Tandeter 2007


Year: 2007

Title: Ethnic differences in preventive medicine: The example of Jewish Ethiopian women in Israel

Country: Israel

Age: Adult Only

Sex: Female

Population: Immigrants

Care Setting: Outpatient Ambulatory and Primary Care

Clinical Setting: Breast Cancer Screening

Data Level: Single Institution

Data Type: Private Survey

Data Source: Local telephone survey

Conclusion: Disparities In All Minority Groups

Health OutComes Reported: No

Mitigation: No

Free Text Conclusion: Jewish Ethiopian women less likely to get mammograms in Israel than non-Ethiopians.

Abstract: Background: Studies have found ethno-cultural disparities in health care delivery in different countries. Minority populations may receive lower standards of care. Objectives: To test a hypothesis that Jewish Ethiopian women may be receiving fewer preventive recommendations than other women in Israel. Methods: A telephone survey was conducted using a structured questionnaire designed specifically for the study in Hebrew, Russian and Amharic (Semitic language of Ethiopia).
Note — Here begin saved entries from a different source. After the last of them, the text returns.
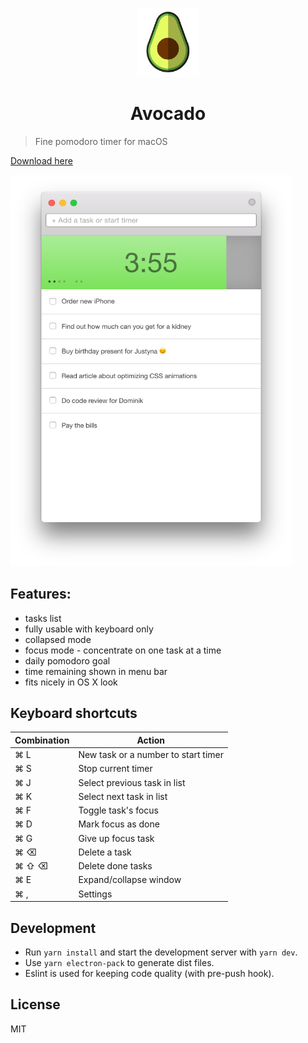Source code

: 

<p align="center">
	<img width="100" src="icon.png" alt="logo">
	<br>
</p>
<h1 align="center">Avocado</h1>


> Fine pomodoro timer for macOS


[Download here](https://github.com/mrowa44/avocado/releases)


<img src="screen.png" alt="screenshot" width="450">


## Features:
- tasks list
- fully usable with keyboard only
- collapsed mode
- focus mode - concentrate on one task at a time
- daily pomodoro goal
- time remaining shown in menu bar
- fits nicely in OS X look


## Keyboard shortcuts


Combination | Action
------|------
⌘ L | New task or a number to start timer
⌘ S | Stop current timer
⌘ J | Select previous task in list
⌘ K | Select next task in list
⌘ F | Toggle task's focus
⌘ D | Mark focus as done
⌘ G | Give up focus task
⌘ ⌫ | Delete a task
⌘ ⇧ ⌫ | Delete done tasks
⌘ E | Expand/collapse window
⌘ , | Settings


## Development

- Run `yarn install` and start the development server with `yarn dev`.  
- Use `yarn electron-pack` to generate dist files.  
- Eslint is used for keeping code quality (with pre-push hook).

## License
MIT
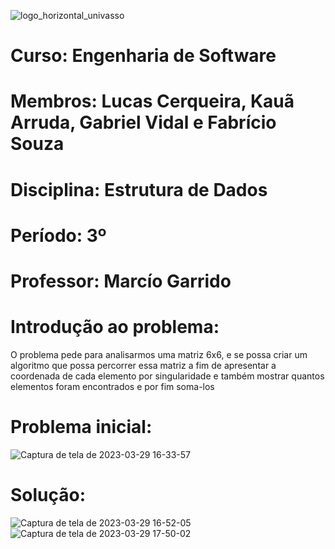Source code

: ![logo_horizontal_univasso](https://user-images.githubusercontent.com/109089875/228641712-ede3aeb8-d3b2-4060-9376-66a921b60c76.svg)

# Curso: Engenharia de Software<br>
# Membros: Lucas Cerqueira, Kauã Arruda, Gabriel Vidal e Fabrício Souza<br>
# Disciplina: Estrutura de Dados<br>
# Período: 3º<br>
# Professor: Marcío Garrido<br>

# Introdução ao problema:

O problema pede para analisarmos uma matriz 6x6, e se possa criar um algoritmo que possa percorrer essa matriz a fim de apresentar a coordenada de cada elemento por singularidade e também mostrar quantos elementos foram encontrados e por fim soma-los

# Problema inicial:

![Captura de tela de 2023-03-29 16-33-57](https://user-images.githubusercontent.com/109089875/228651169-4f34e11c-6de3-4f05-846b-06806e22c4a9.png)

# Solução:

![Captura de tela de 2023-03-29 16-52-05](https://user-images.githubusercontent.com/109089875/228652049-f41ba35d-9e38-4acb-a88e-114409b5f686.png)
![Captura de tela de 2023-03-29 17-50-02](https://user-images.githubusercontent.com/109089875/228664125-67ce45c3-0ccc-459a-ae08-c03d8ec2915d.png)
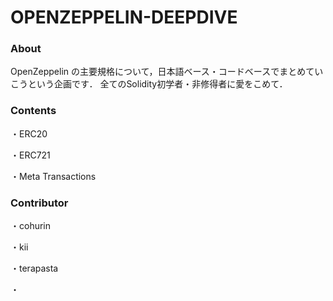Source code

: # OPENZEPPELIN-DEEPDIVE
### About
OpenZeppelin の主要規格について，日本語ベース・コードベースでまとめていこうという企画です．
全てのSolidity初学者・非修得者に愛をこめて．

### Contents

・ERC20

・ERC721

・Meta Transactions

### Contributor
・cohurin

・kii

・terapasta

・
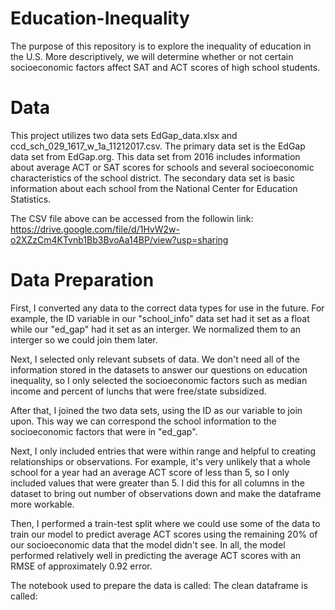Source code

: # Education-Inequality
The purpose of this repository is to explore the inequality of education in the U.S. More descriptively, we will determine whether or not certain socioeconomic factors affect SAT and ACT scores of high school students.

# Data
This project utilizes two data sets EdGap_data.xlsx and ccd_sch_029_1617_w_1a_11212017.csv. The primary data set is the EdGap data set from EdGap.org. This data set from 2016 includes information about average ACT or SAT scores for schools and several socioeconomic characteristics of the school district. The secondary data set is basic information about each school from the National Center for Education Statistics.

The CSV file above can be accessed from the followin link: https://drive.google.com/file/d/1HvW2w-o2XZzCm4KTvnb1Bb3BvoAa14BP/view?usp=sharing

# Data Preparation
First, I converted any data to the correct data types for use in the future. For example, the ID variable in our "school_info" data set had it set as a float while our "ed_gap" had it set as an interger. We normalized them to an interger so we could join them later.

Next, I selected only relevant subsets of data. We don't need all of the information stored in the datasets to answer our questions on education inequality, so I only selected the socioeconomic factors such as median income and percent of lunchs that were free/state subsidized.

After that, I joined the two data sets, using the ID as our variable to join upon. This way we can correspond the school information to the socioeconomic factors that were in "ed_gap".  

Next, I only included entries that were within range and helpful to creating relationships or observations. For example, it's very unlikely that a whole school for a year had an average ACT score of less than 5, so I only included values that were greater than 5. I did this for all columns in the dataset to bring out number of observations down and make the dataframe more workable. 

Then, I performed a train-test split where we could use some of the data to train our model to predict average ACT scores using the remaining 20% of our socioeconomic data that the model didn't see. In all, the model performed relatively well in predicting the average ACT scores with an RMSE of approximately 0.92 error.

The notebook used to prepare the data is called: 
The clean dataframe is called:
The study group included 51 post-menopausal women of Ethiopians origin, aged 50-75. The control group included 226 non-Ethiopian matched for age, some of whom were immigrants from the former Soviet Union. The questionnaire dealt with osteoporosis and breast cancer screening and prevention. Results: All the parameters measured showed that the general population received more preventive recommendations and treatment that did Jewish Ethiopian women, including manual breast examination, mammography, osteoporosis prevention, bone density scans, and recommendations for a calcium-rich diet, calcium supplementation, hormone replacement therapy, biphosphonates and raloxifen. On a logistic regression model the level of knowledge of the Hebrew language, age, ethnicity and not visiting the gynecoogist were significantly related to not having received any preventive medicine recommendations. Conclusions: Differences in cultural backgrounds and language between physicians and their patients may obstruct the performance of screening and preventive medicine. Recognizing this potential for inequity and using methods to overcome these barriers may prevent it in the future.